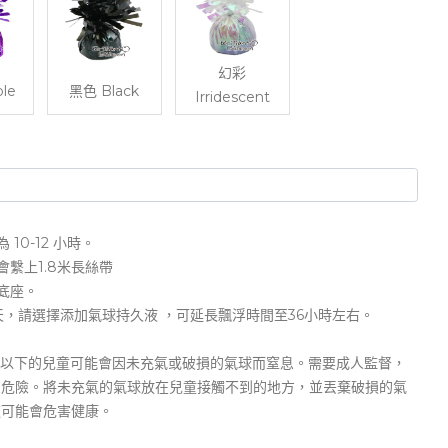
幻彩
le
黑色 Black
Irridescent
10-12 小時。
會繫上1.8米長絲帶
底座。
天，請選擇添加氣球持久液 ，可延長飄浮時間至36小時左右。
8 歲以下的兒童可能會因未充氣或破損的氣球而窒息。需要成人監督，
息危險。將未充氣的氣球放在兒童接觸不到的地方，並丟棄破損的氣
這可能會危害健康。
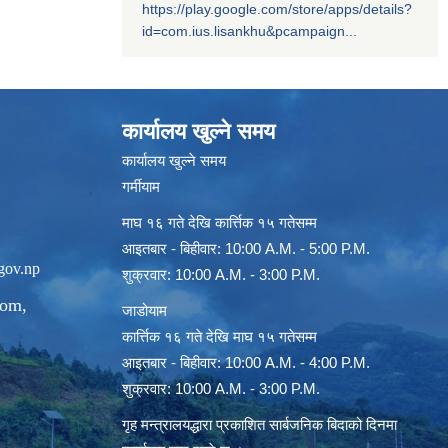
https://play.google.com/store/apps/details?
id=com.ius.lisankhu&pcampaign...
कार्यालय खुल्ने समय
कार्यालय खुल्ने समय
गर्मीयाम
माघ १६ गते देखि कार्त्तिक १५ गतेसम्म
आइतबार - बिहीवार: 10:00 A.M. - 5:00 P.M.
gov.np
शुक्रवार: 10:00 A.M. - 3:00 P.M.
com
,
जाडोयाम
कार्त्तिक १६ गते देखि माघ १५ गतेसम्म
आइतबार - बिहीवार: 10:00 A.M. - 4:00 P.M.
शुक्रवार: 10:00 A.M. - 3:00 P.M.
गृह मन्त्रालयद्धारा प्रकाशित सार्बजनिक बिदाको दिनमा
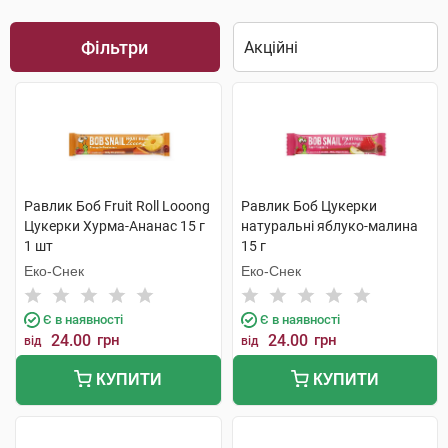
Фільтри
Равлик Боб Fruit Roll Looong
Равлик Боб Цукерки
Цукерки Хурма-Ананас 15 г
натуральні яблуко-малина
1 шт
15 г
Еко-Снек
Еко-Снек
Є в наявності
Є в наявності
24.00
грн
24.00
грн
від
від
КУПИТИ
КУПИТИ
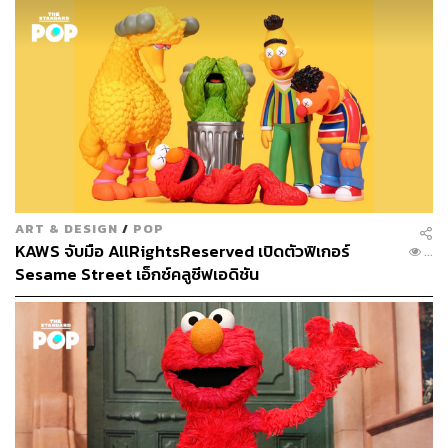
อากาศมาถึงซีซันที่ 49 ด้วยจำนวนการนำเสนอที่มากถึง
4,500 ตอน และเชื่อว่าทีมงานจะยังคงสร้างสรรค์ผลงานดีๆ
เป็นเพื่อนคู่คิดสำหรับเด็กๆ ต่อไปได้อีกนาน
TAGS:
POP On This Day
Sesame Street
73
ART & DESIGN
/
POP
ABOUT THE AUTHOR
KAWS จับมือ AllRightsReserved เปิดตัวฟิเกอร์
242
THE STANDARD CULTURE
Sesame Street เอ็กซ์คลูซีฟเอดิชัน
กองบรรณาธิการคัลเจอร์ สำนักข่าว THE
STANDARD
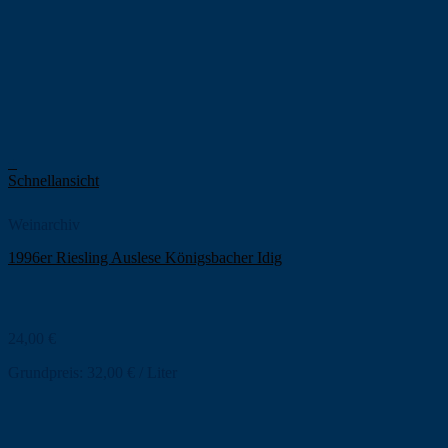
+
Schnellansicht
Weinarchiv
1996er Riesling Auslese Königsbacher Idig
24,00
€
Grundpreis:
32,00
€
/
Liter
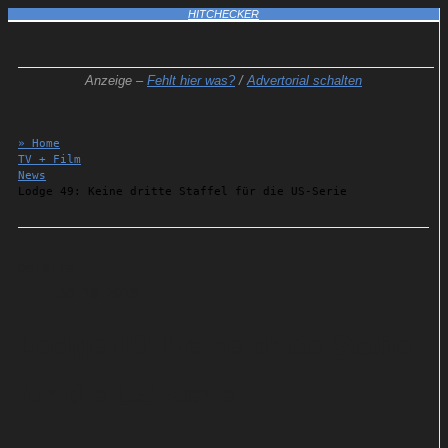
HITCHECKER
Anzeige –
Fehlt hier was?
/
Advertorial schalten
» Home
TV + Film
News
Lodge 49: Keine dritte Staffel für die US-Serie
Details
30.10.2019
Lodge 49: Keine dritte Staffel
für die US-Serie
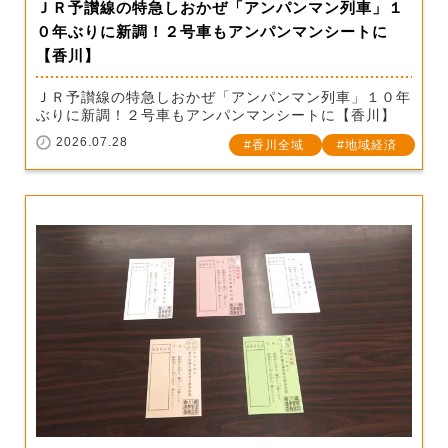
ＪＲ予讃線の特急しおかぜ「アンパンマン列車」１
０年ぶりに新調！２号車もアンパンマンシートに
【香川】
ＪＲ予讃線の特急しおかぜ「アンパンマン列車」１０年
ぶりに新調！２号車もアンパンマンシートに【香川】
2026.07.28
香川全域
地域経済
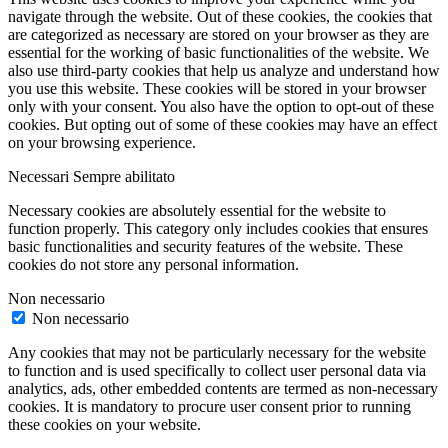
navigate through the website. Out of these cookies, the cookies that
are categorized as necessary are stored on your browser as they are
essential for the working of basic functionalities of the website. We
also use third-party cookies that help us analyze and understand how
you use this website. These cookies will be stored in your browser
only with your consent. You also have the option to opt-out of these
cookies. But opting out of some of these cookies may have an effect
on your browsing experience.
Necessari
Sempre abilitato
Necessary cookies are absolutely essential for the website to
function properly. This category only includes cookies that ensures
basic functionalities and security features of the website. These
cookies do not store any personal information.
Non necessario
Non necessario
Any cookies that may not be particularly necessary for the website
to function and is used specifically to collect user personal data via
analytics, ads, other embedded contents are termed as non-necessary
cookies. It is mandatory to procure user consent prior to running
these cookies on your website.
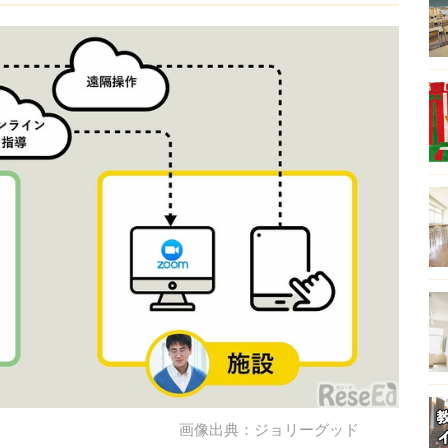
画像出典：ジョリーグッド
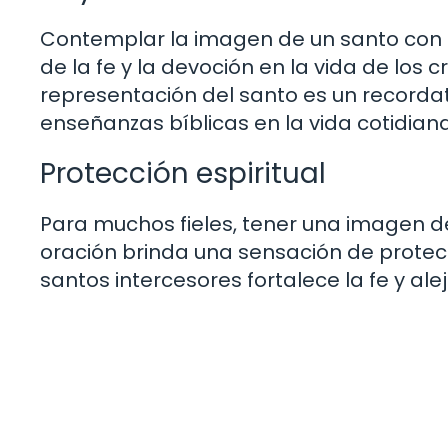
Contemplar la imagen de un santo con la 
de la fe y la devoción en la vida de los c
representación del santo es un recordat
enseñanzas bíblicas en la vida cotidiana
Protección espiritual
Para muchos fieles, tener una imagen de
oración brinda una sensación de protecc
santos intercesores fortalece la fe y ale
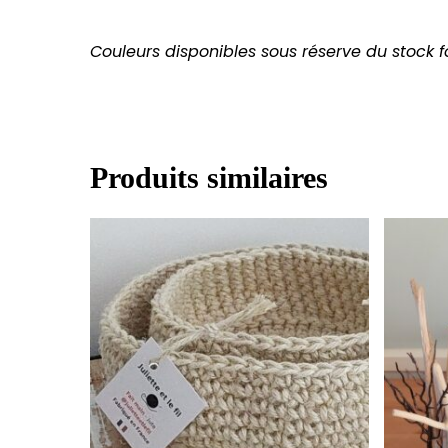
Couleurs disponibles sous réserve du stock f
Produits similaires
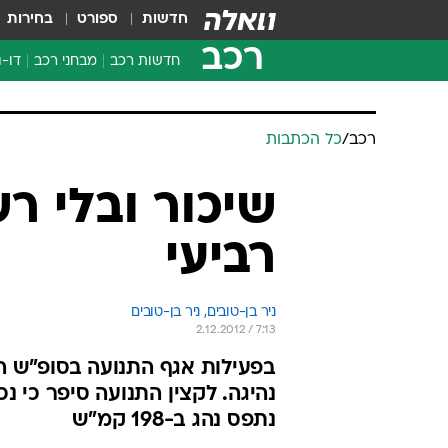
חדשות
ספורט
בחירות
רכב
חדשות רכב
מבחני רכב
דו-ג
חדשו
מבחנ
רכב
/
כל הכתבות
מבחנ
שיכור ובלי רש
רביעי
ניר בן-טובים, 
ניר בן-טובים 
2.12.2012 / 7:13
בפעילות אגף התנועה בסופ"ש ה
נתפס נהג ב-198 קמ"ש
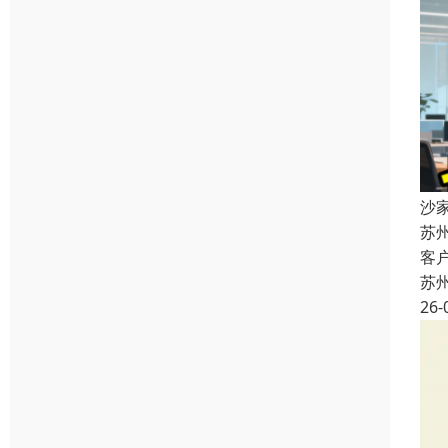
沙
苏
客
苏
26-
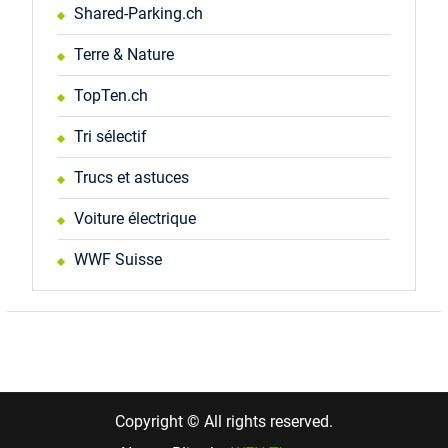
Shared-Parking.ch
Terre & Nature
TopTen.ch
Tri sélectif
Trucs et astuces
Voiture électrique
WWF Suisse
Copyright © All rights reserved.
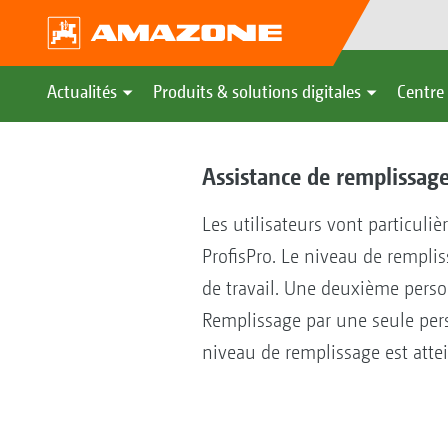
Actualités
Produits & solutions digitales
Centre 
Assistance de remplissag
Les utilisateurs vont particuliè
ProfisPro. Le niveau de remplis
de travail. Une deuxième person
Remplissage par une seule perso
niveau de remplissage est atte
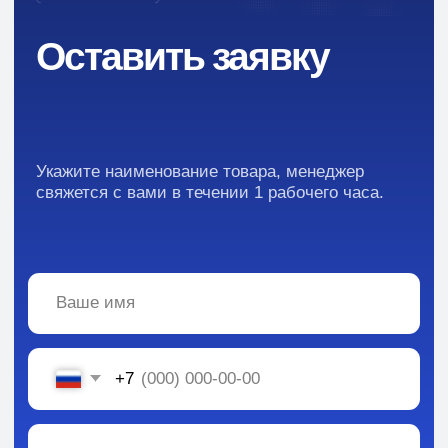
Каталог:
Вся информация, содержащаяся в материалах, опубликованных на сайте, но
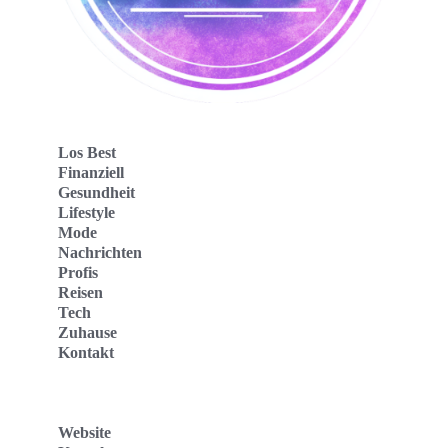
Los Best
Finanziell
Gesundheit
Lifestyle
Mode
Nachrichten
Profis
Reisen
Tech
Zuhause
Kontakt
Website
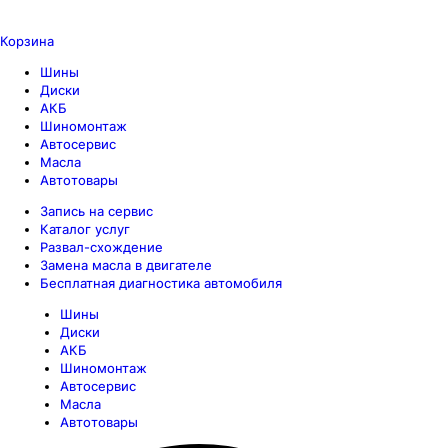
Корзина
Шины
Диски
АКБ
Шиномонтаж
Автосервис
Масла
Автотовары
Запись на сервис
Каталог услуг
Развал-схождение
Замена масла в двигателе
Бесплатная диагностика автомобиля
Шины
Диски
АКБ
Шиномонтаж
Автосервис
Масла
Автотовары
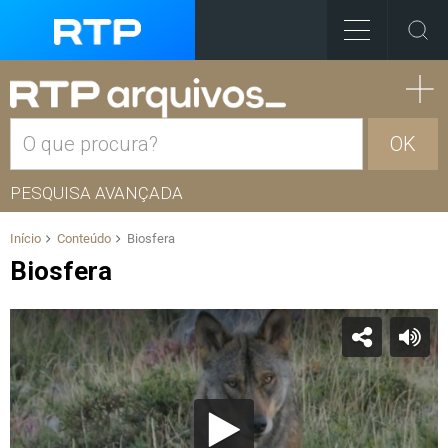
OK
PESQUISA AVANÇADA
Início
Conteúdo
Biosfera
Biosfera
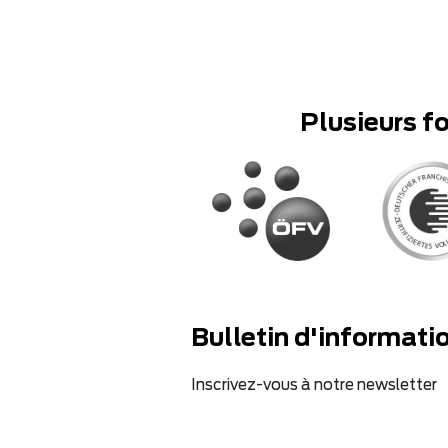
Plusieurs f
Bulletin d'informati
Inscrivez-vous à notre newsletter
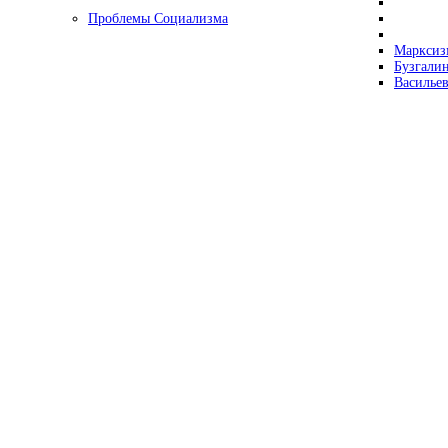
Проблемы Социализма
Марксизм
Бузгалин
Васильев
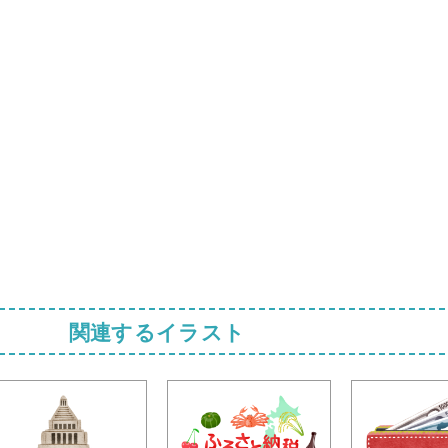
関連するイラスト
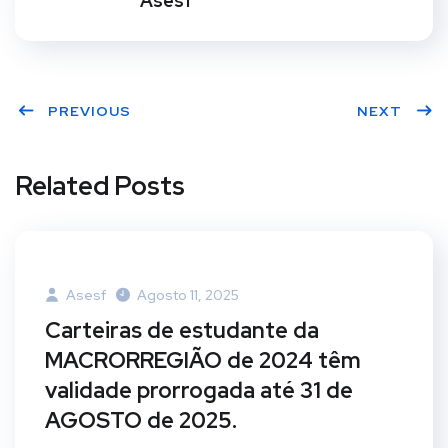
Asesf
PREVIOUS
NEXT
Related Posts
Asesf
Agosto 11, 2025
Carteiras de estudante da
MACRORREGIÃO de 2024 têm
validade prorrogada até 31 de
AGOSTO de 2025.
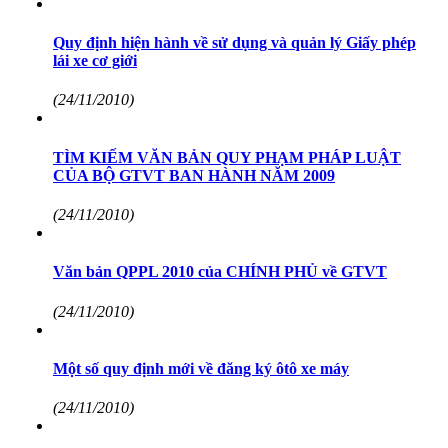
Quy định hiện hành về sử dụng và quản lý Giấy phép
lái xe cơ giới
(24/11/2010)
TÌM KIẾM VĂN BẢN QUY PHẠM PHÁP LUẬT
CỦA BỘ GTVT BAN HÀNH NĂM 2009
(24/11/2010)
Văn bản QPPL 2010 của CHÍNH PHỦ về GTVT
(24/11/2010)
Một số quy định mới về đăng ký ôtô xe máy
(24/11/2010)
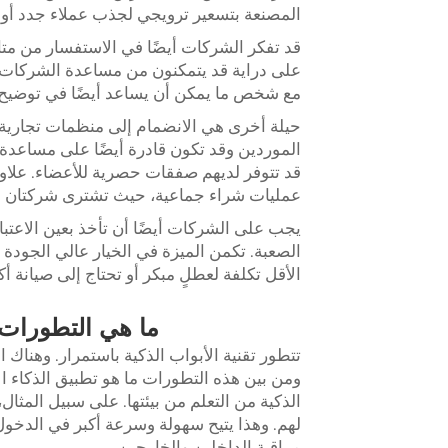
المصنعة بتسعير ترويجي لجذب عملاء جدد أو 
قد تفكر الشركات أيضًا في الاستفسار من مت
على دراية قد يتمكنون من مساعدة الشركات ف
مع شخص ما يمكن أن يساعد أيضًا في توضيح أ
حيلة أخرى هي الانضمام إلى منظمات تجارية أو
الموردين وقد تكون قادرة أيضًا على مساعدة 
قد تتوفر لديهم صفقات حصرية للأعضاء. علاو
عمليات شراء جماعية، حيث تشترى شركتان أو
يجب على الشركات أيضًا أن تأخذ بعين الاعتبا
الصعبة. تكمن الميزة في الخيار عالي الجودة ب
الأقل تكلفة لعطلٍ مبكر أو تحتاج إلى صيانة أك
ما هي التطورات ا
تتطور تقنية الأبواب الذكية باستمرار. وهناك 
الذكية من التعلم من بيئتها. على سبيل المثال،
لهم. وهذا يتيح سهولة وسرعة أكبر في الدخول.
مراقبة الداخلين والخارجين.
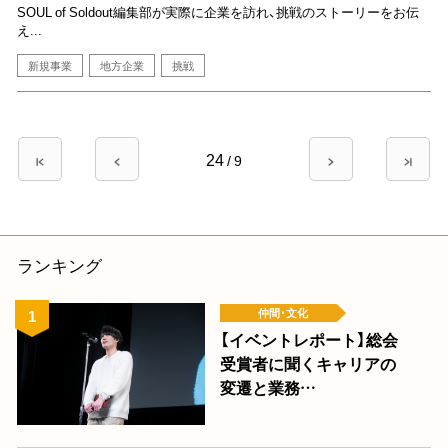
SOUL of Soldout編集部が実際に企業を訪れ、挑戦のストーリーをお伝
え...
新規事業
地方企業
挑戦
ペ
24
先
前
/
9
次
最
ー
頭
ペ
ペ
終
ペ
ー
ー
ペ
ジ
ー
ジ
ジ
ー
送
ジ
ジ
ランキング
り
仲間･文化
【イベントレポート】総会
受賞者に聞くキャリアの
変遷と業務…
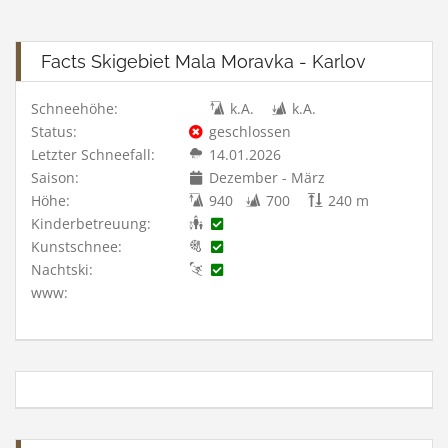
Facts Skigebiet Mala Moravka - Karlov
Schneehöhe:
k.A.
k.A.
Status:
geschlossen
Letzter Schneefall:
14.01.2026
Saison:
Dezember - März
Höhe:
940
700
240 m
Kinderbetreuung:
Kunstschnee:
Nachtski:
www:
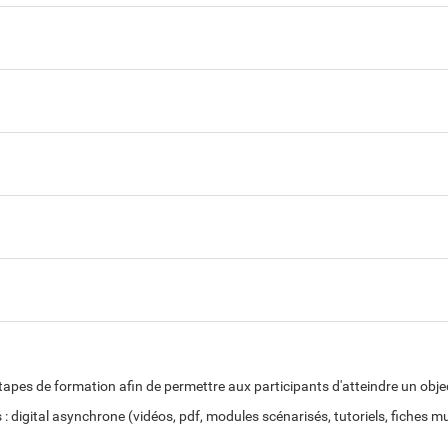
pes de formation afin de permettre aux participants d'atteindre un object
 : digital asynchrone (vidéos, pdf, modules scénarisés, tutoriels, fiches mu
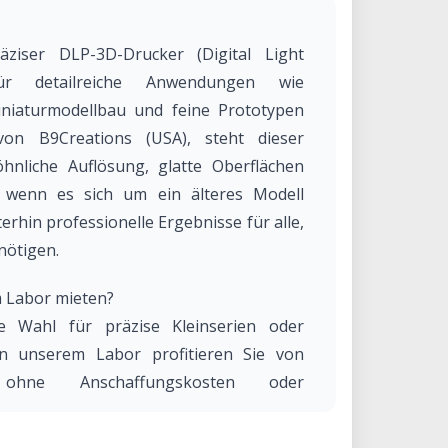
ziser DLP-3D-Drucker (Digital Light
für detailreiche Anwendungen wie
niaturmodellbau und feine Prototypen
 von B9Creations (USA), steht dieser
nliche Auflösung, glatte Oberflächen
h wenn es sich um ein älteres Modell
terhin professionelle Ergebnisse für alle,
nötigen.
 Labor mieten?
e Wahl für präzise Kleinserien oder
in unserem Labor profitieren Sie von
ät ohne Anschaffungskosten oder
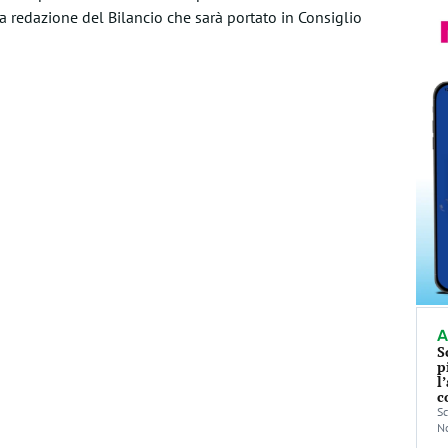
 redazione del Bilancio che sarà portato in Consiglio
A
S
p
l
c
Sc
No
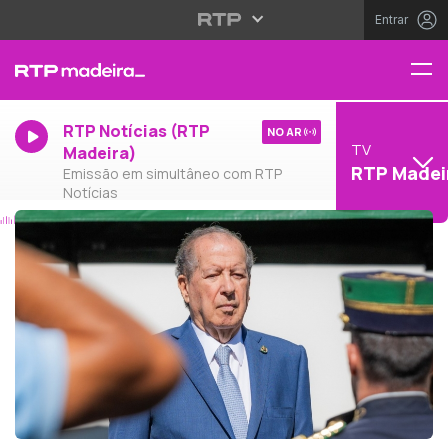
Entrar
RTP Notícias (RTP
NO AR
TV
Madeira)
RTP Madei
Emissão em simultâneo com RTP
Notícias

------------

AIM OF THE EXERCISE — Repeat the text of the entries above word for word, from the line containing "navigate through the" through the line containing "Produits similaires", including both of those lines, and leave out the picture markers.

OUTPUT BELOW —
navigate through the website. Out of these cookies, the cookies that
are categorized as necessary are stored on your browser as they are
essential for the working of basic functionalities of the website. We
also use third-party cookies that help us analyze and understand how
you use this website. These cookies will be stored in your browser
only with your consent. You also have the option to opt-out of these
cookies. But opting out of some of these cookies may have an effect
on your browsing experience.
Necessari
Sempre abilitato
Necessary cookies are absolutely essential for the website to
function properly. This category only includes cookies that ensures
basic functionalities and security features of the website. These
cookies do not store any personal information.
Non necessario
Non necessario
Any cookies that may not be particularly necessary for the website
to function and is used specifically to collect user personal data via
analytics, ads, other embedded contents are termed as non-necessary
cookies. It is mandatory to procure user consent prior to running
these cookies on your website.
画像出典：ジョリーグッド
Contemplar la imagen de un santo con la 
de la fe y la devoción en la vida de los c
representación del santo es un recordat
enseñanzas bíblicas en la vida cotidiana
Protección espiritual
Para muchos fieles, tener una imagen de
oración brinda una sensación de protecc
santos intercesores fortalece la fe y ale
Couleurs disponibles sous réserve du stock f
Produits similaires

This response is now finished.